### AVAILABLE DATA ###

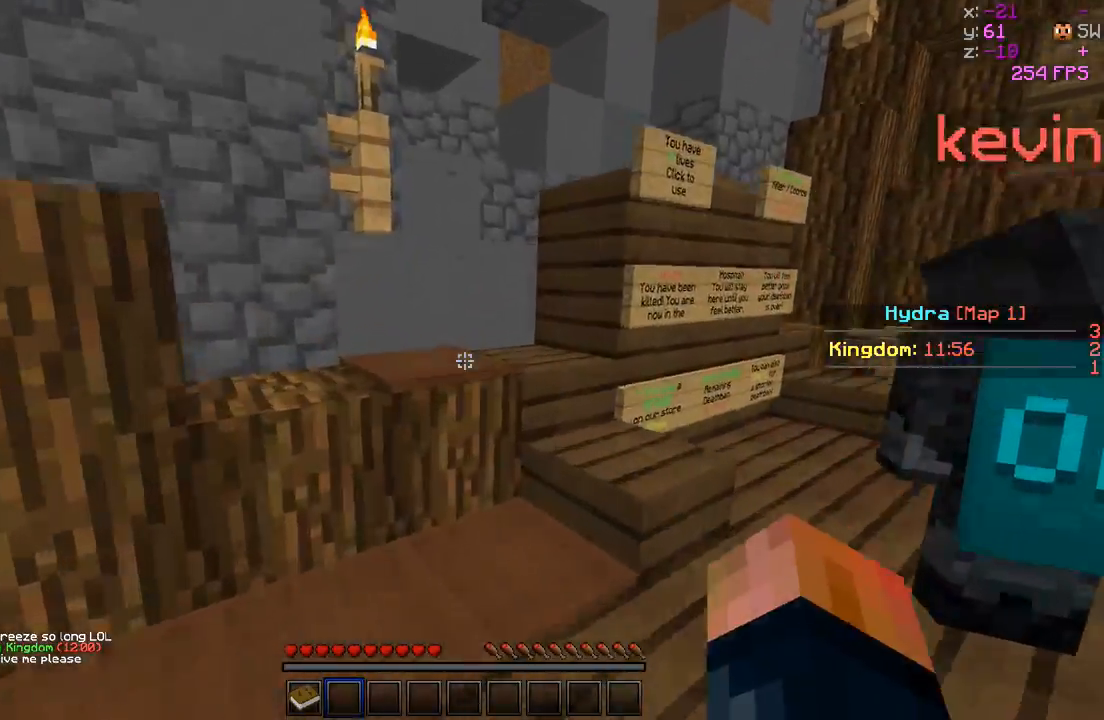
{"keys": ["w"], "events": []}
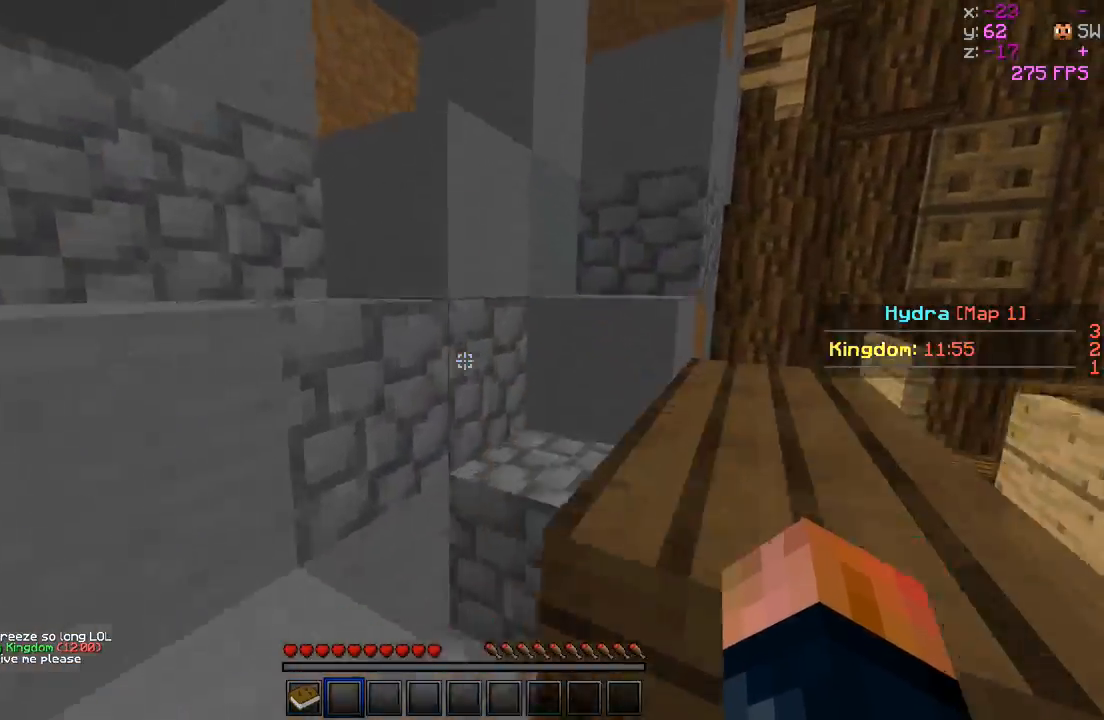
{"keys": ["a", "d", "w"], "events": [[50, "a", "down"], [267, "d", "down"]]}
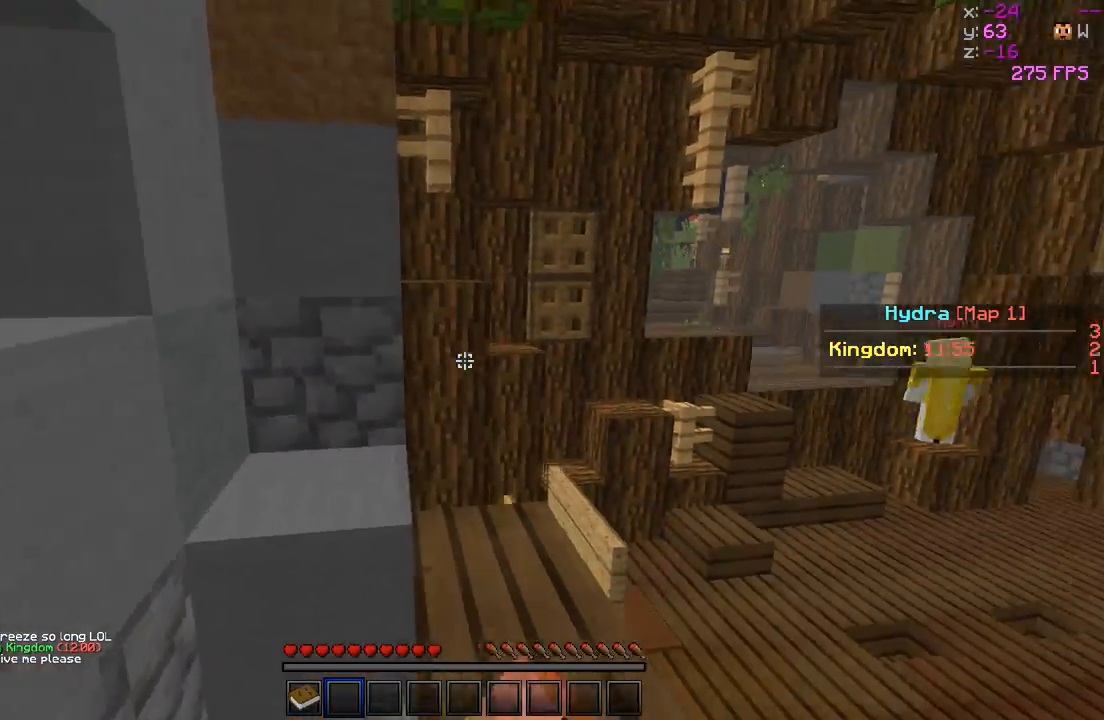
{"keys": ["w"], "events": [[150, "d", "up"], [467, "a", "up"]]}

###

(WORK TO COMPLETE)
Give back the full listing above word for word, and let no picture through.

(ANSWER TO THIS TASK)
{"keys": ["w"], "events": []}
{"keys": ["a", "d", "w"], "events": [[50, "a", "down"], [267, "d", "down"]]}
{"keys": ["w"], "events": [[150, "d", "up"], [467, "a", "up"]]}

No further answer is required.